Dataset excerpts
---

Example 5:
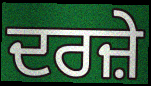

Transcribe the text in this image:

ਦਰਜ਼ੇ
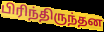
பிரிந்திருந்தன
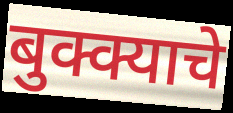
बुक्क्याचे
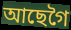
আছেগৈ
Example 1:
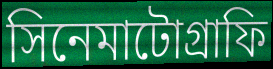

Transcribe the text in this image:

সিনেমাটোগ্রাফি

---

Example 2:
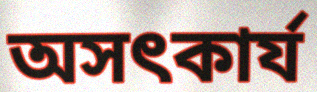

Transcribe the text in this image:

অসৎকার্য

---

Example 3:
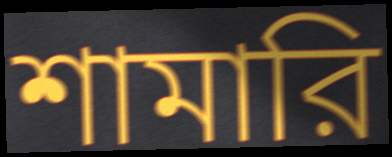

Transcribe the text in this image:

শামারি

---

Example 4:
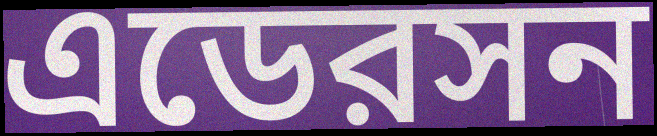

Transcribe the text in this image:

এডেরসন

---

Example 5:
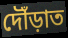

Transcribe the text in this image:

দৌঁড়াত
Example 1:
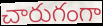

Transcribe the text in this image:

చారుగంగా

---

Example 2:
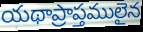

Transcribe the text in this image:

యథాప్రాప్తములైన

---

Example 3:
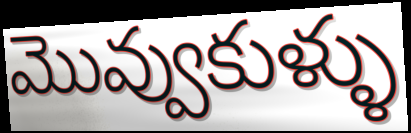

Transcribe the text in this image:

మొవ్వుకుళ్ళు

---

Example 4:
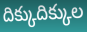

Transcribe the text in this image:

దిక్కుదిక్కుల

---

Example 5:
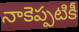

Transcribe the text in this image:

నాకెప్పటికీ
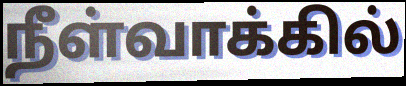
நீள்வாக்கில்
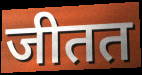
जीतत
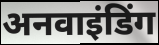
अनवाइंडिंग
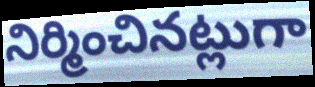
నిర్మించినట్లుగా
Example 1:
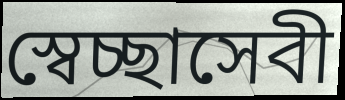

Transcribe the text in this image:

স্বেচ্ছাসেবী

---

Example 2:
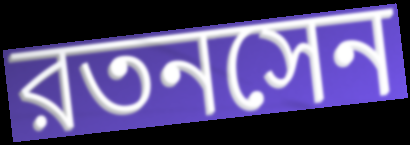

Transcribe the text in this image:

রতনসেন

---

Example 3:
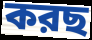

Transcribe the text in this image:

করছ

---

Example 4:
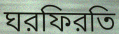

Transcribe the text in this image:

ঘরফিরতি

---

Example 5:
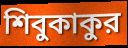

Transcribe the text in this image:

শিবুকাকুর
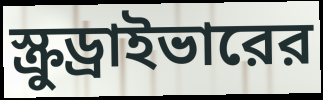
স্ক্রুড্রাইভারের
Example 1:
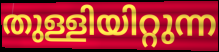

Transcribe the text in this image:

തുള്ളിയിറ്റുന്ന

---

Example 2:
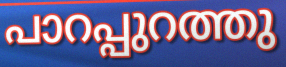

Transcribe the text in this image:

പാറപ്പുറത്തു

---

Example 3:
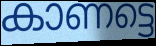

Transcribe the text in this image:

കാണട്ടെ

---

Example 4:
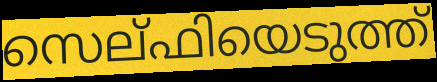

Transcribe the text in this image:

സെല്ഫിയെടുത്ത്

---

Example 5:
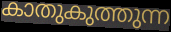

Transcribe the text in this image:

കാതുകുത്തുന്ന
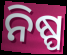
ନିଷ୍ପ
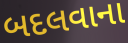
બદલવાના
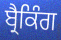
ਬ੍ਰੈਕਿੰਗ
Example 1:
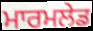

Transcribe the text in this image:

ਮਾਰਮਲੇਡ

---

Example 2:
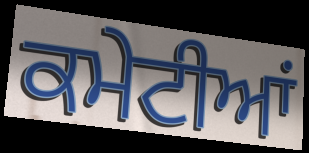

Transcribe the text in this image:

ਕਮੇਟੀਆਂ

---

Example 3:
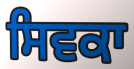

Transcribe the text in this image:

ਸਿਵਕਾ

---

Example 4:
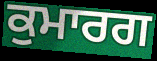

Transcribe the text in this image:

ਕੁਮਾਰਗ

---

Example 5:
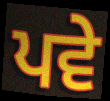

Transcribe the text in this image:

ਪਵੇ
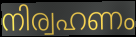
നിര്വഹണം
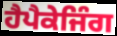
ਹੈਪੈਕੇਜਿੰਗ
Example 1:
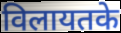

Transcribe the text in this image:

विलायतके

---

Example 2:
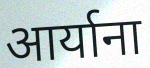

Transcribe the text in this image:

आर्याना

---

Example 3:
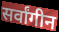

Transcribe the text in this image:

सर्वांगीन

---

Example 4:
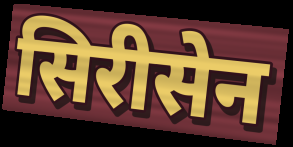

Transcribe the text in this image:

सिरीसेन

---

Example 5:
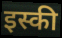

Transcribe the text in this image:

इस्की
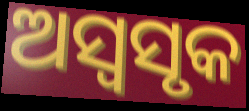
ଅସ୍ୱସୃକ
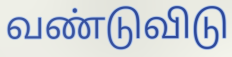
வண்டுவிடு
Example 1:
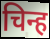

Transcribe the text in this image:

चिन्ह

## What needs to be done
The answer should be the records above, unchanged, with the pictures omitted.

## Expected answer
---

Example 5:

Transcribe the text in this image:

ਦਰਜ਼ੇ
பிரிந்திருந்தன
बुक्क्याचे
আছেগৈ
Example 1:

Transcribe the text in this image:

সিনেমাটোগ্রাফি

---

Example 2:

Transcribe the text in this image:

অসৎকার্য

---

Example 3:

Transcribe the text in this image:

শামারি

---

Example 4:

Transcribe the text in this image:

এডেরসন

---

Example 5:

Transcribe the text in this image:

দৌঁড়াত
Example 1:

Transcribe the text in this image:

చారుగంగా

---

Example 2:

Transcribe the text in this image:

యథాప్రాప్తములైన

---

Example 3:

Transcribe the text in this image:

మొవ్వుకుళ్ళు

---

Example 4:

Transcribe the text in this image:

దిక్కుదిక్కుల

---

Example 5:

Transcribe the text in this image:

నాకెప్పటికీ
நீள்வாக்கில்
जीतत
अनवाइंडिंग
నిర్మించినట్లుగా
Example 1:

Transcribe the text in this image:

স্বেচ্ছাসেবী

---

Example 2:

Transcribe the text in this image:

রতনসেন

---

Example 3:

Transcribe the text in this image:

করছ

---

Example 4:

Transcribe the text in this image:

ঘরফিরতি

---

Example 5:

Transcribe the text in this image:

শিবুকাকুর
স্ক্রুড্রাইভারের
Example 1:

Transcribe the text in this image:

തുള്ളിയിറ്റുന്ന

---

Example 2:

Transcribe the text in this image:

പാറപ്പുറത്തു

---

Example 3:

Transcribe the text in this image:

കാണട്ടെ

---

Example 4:

Transcribe the text in this image:

സെല്ഫിയെടുത്ത്

---

Example 5:

Transcribe the text in this image:

കാതുകുത്തുന്ന
ନିଷ୍ପ
બદલવાના
ਬ੍ਰੈਕਿੰਗ
Example 1:

Transcribe the text in this image:

ਮਾਰਮਲੇਡ

---

Example 2:

Transcribe the text in this image:

ਕਮੇਟੀਆਂ

---

Example 3:

Transcribe the text in this image:

ਸਿਵਕਾ

---

Example 4:

Transcribe the text in this image:

ਕੁਮਾਰਗ

---

Example 5:

Transcribe the text in this image:

ਪਵੇ
നിര്വഹണം
ਹੈਪੈਕੇਜਿੰਗ
Example 1:

Transcribe the text in this image:

विलायतके

---

Example 2:

Transcribe the text in this image:

आर्याना

---

Example 3:

Transcribe the text in this image:

सर्वांगीन

---

Example 4:

Transcribe the text in this image:

सिरीसेन

---

Example 5:

Transcribe the text in this image:

इस्की
ଅସ୍ୱସୃକ
வண்டுவிடு
Example 1:

Transcribe the text in this image:

चिन्ह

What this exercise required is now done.